▶ WHAT YOU WILL DO
Every line containing the string "Caixa" should be returned from the records.

▶ INFORMATION SUPPLIED
----

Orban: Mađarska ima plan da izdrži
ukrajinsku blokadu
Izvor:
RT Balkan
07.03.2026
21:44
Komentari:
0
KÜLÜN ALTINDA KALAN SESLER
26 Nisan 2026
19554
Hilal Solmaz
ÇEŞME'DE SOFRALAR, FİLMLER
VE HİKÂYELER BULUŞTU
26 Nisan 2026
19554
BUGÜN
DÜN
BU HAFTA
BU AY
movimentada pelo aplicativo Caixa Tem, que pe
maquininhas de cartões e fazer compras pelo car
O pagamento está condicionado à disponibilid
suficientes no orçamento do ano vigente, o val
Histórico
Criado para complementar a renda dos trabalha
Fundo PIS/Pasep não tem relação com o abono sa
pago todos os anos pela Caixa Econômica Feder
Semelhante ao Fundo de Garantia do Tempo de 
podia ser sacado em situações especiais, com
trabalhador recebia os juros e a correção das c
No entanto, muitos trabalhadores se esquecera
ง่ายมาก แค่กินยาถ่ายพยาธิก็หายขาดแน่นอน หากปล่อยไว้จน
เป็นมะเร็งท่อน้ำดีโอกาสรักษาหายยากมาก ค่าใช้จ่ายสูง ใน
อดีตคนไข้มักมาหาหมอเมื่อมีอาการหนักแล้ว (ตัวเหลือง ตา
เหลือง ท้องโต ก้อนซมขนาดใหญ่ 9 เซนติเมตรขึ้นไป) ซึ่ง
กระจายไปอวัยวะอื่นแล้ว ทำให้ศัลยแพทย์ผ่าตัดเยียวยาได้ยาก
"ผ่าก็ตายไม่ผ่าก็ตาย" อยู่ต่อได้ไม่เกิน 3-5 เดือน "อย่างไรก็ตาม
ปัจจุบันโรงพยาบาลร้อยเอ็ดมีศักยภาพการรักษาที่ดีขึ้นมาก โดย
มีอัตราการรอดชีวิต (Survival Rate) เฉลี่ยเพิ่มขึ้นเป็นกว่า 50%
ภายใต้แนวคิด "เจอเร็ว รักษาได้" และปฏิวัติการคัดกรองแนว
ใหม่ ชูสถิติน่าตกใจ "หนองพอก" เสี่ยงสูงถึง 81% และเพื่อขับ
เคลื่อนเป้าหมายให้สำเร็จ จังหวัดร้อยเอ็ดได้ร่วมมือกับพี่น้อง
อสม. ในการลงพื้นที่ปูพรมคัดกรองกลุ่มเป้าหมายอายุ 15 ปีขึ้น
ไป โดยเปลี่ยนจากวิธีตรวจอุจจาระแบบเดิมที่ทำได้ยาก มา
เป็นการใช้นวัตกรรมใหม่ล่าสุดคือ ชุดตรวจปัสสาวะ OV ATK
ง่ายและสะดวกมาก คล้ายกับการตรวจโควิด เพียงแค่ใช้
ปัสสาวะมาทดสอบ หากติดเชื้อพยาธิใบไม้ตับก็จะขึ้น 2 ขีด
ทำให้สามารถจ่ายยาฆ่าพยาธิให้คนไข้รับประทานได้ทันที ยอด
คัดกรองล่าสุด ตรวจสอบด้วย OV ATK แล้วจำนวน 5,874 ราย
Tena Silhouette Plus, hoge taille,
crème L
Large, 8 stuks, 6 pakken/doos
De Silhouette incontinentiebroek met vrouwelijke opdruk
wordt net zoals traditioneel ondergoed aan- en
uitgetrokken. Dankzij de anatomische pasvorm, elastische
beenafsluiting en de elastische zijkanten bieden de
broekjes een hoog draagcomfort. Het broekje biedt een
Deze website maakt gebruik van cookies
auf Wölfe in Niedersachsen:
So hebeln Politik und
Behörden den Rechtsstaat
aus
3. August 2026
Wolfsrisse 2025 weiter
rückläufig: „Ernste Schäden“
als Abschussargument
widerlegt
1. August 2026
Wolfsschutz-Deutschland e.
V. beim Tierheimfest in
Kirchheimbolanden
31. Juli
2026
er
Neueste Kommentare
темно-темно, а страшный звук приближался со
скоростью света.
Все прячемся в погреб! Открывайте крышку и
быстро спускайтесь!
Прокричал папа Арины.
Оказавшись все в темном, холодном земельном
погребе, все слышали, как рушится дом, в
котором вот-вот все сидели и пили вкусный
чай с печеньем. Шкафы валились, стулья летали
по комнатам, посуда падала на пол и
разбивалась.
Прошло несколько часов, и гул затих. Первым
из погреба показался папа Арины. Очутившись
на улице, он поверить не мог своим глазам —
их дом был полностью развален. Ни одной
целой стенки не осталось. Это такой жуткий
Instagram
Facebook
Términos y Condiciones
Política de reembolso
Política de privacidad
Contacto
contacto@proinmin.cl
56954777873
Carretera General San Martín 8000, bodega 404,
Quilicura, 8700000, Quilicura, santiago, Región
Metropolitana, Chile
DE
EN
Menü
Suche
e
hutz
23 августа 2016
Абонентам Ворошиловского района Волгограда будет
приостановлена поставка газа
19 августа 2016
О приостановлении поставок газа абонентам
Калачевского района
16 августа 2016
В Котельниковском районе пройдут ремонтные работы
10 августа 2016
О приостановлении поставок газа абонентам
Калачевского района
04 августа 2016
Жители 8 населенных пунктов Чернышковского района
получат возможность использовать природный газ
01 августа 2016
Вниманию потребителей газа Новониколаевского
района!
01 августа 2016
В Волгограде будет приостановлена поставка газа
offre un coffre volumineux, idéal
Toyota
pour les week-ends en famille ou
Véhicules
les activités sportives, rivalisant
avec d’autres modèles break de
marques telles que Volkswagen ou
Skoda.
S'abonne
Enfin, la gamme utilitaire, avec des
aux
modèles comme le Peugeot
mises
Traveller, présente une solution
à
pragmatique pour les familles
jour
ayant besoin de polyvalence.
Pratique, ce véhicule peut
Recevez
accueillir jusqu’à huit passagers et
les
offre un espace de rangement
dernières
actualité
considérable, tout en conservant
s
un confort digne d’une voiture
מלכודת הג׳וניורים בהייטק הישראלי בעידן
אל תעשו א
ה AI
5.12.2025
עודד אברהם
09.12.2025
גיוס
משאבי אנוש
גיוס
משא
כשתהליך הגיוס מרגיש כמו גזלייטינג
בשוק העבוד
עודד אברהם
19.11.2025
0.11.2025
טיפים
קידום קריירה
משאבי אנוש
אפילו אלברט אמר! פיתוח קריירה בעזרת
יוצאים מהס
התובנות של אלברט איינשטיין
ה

----

▶ RESPONSE TO THIS EXERCISE
movimentada pelo aplicativo Caixa Tem, que pe
pago todos os anos pela Caixa Econômica Feder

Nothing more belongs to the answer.